Of course I talk about my kids at work.  If I'm not talking about, well, work, I'm probably talking about my kid or listening to co-workers talk about their kids.  Nearly all the pictures displayed in my cubicle are of my kids.  I even have their birth announcements up and I didn't even have my current job when either was born. 

I was surprised when I read a recent Huffington Post article that there was a time when acknowledging you have kids - and that they're a priority too - was taboo.  Yet, I still recognize that talk of kids and personal life is still internalized by women as not being a smart career move.  (Whether bosses actually look at it this way, I don't know.)  And so I'm very aware of how I approach these topics at work.  Like the article's author, I'm in the camp of trying to change office culture one mom at a time.

On my first day I was asked by a non-reporting manager whether I wanted more kids, (we were talking about kids and how many kids everyone had or wanted to have, so the question was not out of line in my opinion) and without hesitation I told him "a couple more."  I was asked to write a short bio about myself, which would be posted on the Intranet in a section introducing new employees.  One of the suggested topics was previous employment, (along with family) so I wrote that I have a husband and kids and had worked in local government - but prior to this new position, had been a stay-at-home mom. 
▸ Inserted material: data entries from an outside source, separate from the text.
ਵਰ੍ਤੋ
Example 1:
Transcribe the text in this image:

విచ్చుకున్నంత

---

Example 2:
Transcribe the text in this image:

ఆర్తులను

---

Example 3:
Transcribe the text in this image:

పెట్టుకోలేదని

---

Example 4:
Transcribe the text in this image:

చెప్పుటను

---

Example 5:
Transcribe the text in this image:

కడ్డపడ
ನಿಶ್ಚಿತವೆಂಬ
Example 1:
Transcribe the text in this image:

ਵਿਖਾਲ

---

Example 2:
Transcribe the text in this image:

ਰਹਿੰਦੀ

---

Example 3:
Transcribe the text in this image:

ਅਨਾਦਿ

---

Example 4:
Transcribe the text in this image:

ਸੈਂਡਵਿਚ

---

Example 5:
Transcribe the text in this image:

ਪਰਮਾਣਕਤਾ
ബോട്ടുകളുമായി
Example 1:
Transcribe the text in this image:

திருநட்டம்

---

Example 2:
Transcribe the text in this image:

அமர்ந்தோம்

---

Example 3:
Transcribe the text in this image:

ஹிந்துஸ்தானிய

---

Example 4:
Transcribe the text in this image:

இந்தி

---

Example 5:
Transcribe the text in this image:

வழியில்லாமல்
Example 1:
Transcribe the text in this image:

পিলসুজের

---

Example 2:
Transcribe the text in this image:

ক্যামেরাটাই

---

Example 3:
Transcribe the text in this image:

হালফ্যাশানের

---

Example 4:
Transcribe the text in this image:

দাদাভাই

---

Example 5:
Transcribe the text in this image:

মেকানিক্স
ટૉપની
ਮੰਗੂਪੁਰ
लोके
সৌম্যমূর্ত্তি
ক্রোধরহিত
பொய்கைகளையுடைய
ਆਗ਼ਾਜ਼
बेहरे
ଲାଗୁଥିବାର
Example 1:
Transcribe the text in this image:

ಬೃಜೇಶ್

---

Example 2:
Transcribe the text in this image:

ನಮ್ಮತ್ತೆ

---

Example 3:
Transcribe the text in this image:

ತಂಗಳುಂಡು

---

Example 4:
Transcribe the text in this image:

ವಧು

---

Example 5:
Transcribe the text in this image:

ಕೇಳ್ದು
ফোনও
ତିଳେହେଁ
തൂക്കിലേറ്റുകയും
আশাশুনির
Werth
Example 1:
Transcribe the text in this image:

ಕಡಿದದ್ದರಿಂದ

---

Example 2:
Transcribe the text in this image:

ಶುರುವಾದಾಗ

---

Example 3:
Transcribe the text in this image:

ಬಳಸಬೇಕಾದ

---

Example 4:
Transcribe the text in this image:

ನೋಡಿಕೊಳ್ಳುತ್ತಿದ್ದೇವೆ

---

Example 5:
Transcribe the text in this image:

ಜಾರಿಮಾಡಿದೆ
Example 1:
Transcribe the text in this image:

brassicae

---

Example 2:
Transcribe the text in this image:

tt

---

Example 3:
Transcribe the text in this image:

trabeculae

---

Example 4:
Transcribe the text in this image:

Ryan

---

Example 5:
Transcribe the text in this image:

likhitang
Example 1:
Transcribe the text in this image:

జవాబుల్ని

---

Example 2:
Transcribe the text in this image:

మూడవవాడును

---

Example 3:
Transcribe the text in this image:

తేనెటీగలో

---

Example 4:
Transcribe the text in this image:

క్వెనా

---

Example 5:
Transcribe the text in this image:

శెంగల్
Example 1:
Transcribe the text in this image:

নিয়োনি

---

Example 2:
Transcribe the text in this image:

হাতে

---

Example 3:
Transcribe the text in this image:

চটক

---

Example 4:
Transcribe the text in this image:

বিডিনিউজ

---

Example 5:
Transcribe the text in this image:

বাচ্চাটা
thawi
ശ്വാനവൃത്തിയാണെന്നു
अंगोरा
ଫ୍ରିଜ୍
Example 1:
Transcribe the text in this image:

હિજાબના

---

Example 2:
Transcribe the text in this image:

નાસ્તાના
As I was getting to know my new co-workers, one of the first conversations I had with a fellow mom was that when she started two years prior to my arrival, she glossed over that she too had been a stay-at-home mom directly before taking her current job.  She specifically left out dates when chatting with others about previous work experience and let people assume that there wasn't a three-year gap between her last job and her arrival in the office.  She thought it was wonderful that I was so open about having been a stay-at-home mom and that I felt comfortable making that common knowledge in the office. 
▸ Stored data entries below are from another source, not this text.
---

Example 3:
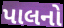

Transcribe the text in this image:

પાલનો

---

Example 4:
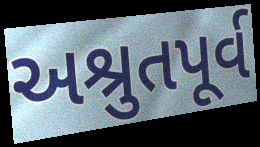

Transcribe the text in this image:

અશ્રુતપૂર્વ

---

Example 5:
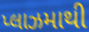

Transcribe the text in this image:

પ્લાઝમાથી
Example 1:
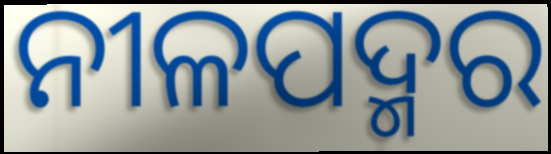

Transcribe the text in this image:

ନୀଳପଦ୍ମର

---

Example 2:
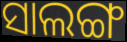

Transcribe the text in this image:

ସାଲଙ୍ଗ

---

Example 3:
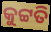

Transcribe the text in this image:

କୁଟ୍ଟତି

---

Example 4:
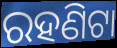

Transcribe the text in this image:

ରହଣିଟା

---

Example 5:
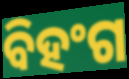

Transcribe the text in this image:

ବିହଂଗ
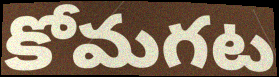
కోమగట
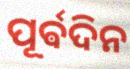
ପୂର୍ଵଦିନ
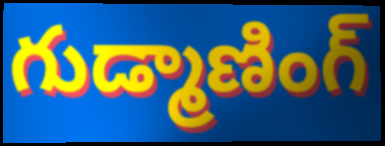
గుడ్మాణింగ్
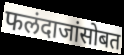
फलंदाजांसोबत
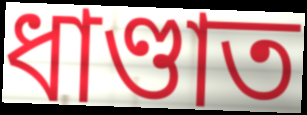
ধাণ্ডাত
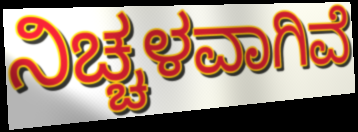
ನಿಚ್ಚಳವಾಗಿವೆ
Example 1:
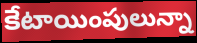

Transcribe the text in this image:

కేటాయింపులున్నా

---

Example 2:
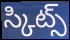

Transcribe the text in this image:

స్కిట్స్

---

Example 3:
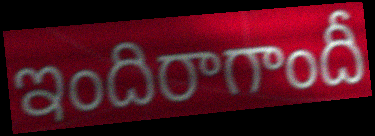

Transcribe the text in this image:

ఇందిరాగాందీ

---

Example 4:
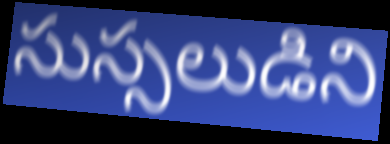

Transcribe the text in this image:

సుస్సలుడిని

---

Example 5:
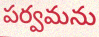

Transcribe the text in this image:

పర్వమను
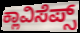
ಕ್ಲಾವಿಸೆಪ್ಸ್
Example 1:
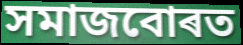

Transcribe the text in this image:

সমাজবোৰত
Maybe some women (or men) are worried about being respected and seen as competant.  For me, my view is that I have nothing to hide and nothing to lose.  Something I felt passionate about when returning to work was being in an office culture that supported work/life balance.  I clearly don't want to work in a place where my boss and other co-workers don't think I'm a team player because I talk about kids.  If they know what hobbies I'm passionate about, why shouldn't they also know I'm passionate about my kids?  I also feel I can afford to take a chance with my candidness since my career aspirations are different from the woman trying to make partner or be chief resident. 

1 comment:

  1. I think you hit the nail on the head with your last statement - that it totally depends on what type of career aspirations you have/want. When I came back from this maternity leave, I got asked by my partner whether or not I was having more kids. Having just come off a 9 week leave (that was already supposed to be 12 but got cut short because I was needed back at work), I didn't feel in the position to say that yes, I'm having 1-2 more kids. I also had to tread lightly with my patients b/c many asked me how I felt being back. I never felt like I could say.. "well, it's okay, but I would much rather be home with the kids!" It was kind of a taboo topic to admit that I would rather be home than be at work. Same goes for illnesses - luckily, my kids have been pretty healthy and I haven't been forced to decide between work/staying home with a sick kid, but when it comes up, it's going to be pretty tough for me to re-arrange a whole day of patients just for a sick kid. Unfortunately, I think since women have been striving for "equality" in the workforce for so long, that it is now expected that we put our families on hold to achieve that equality. Good for you for being so open about your family though, I really wish I could do that!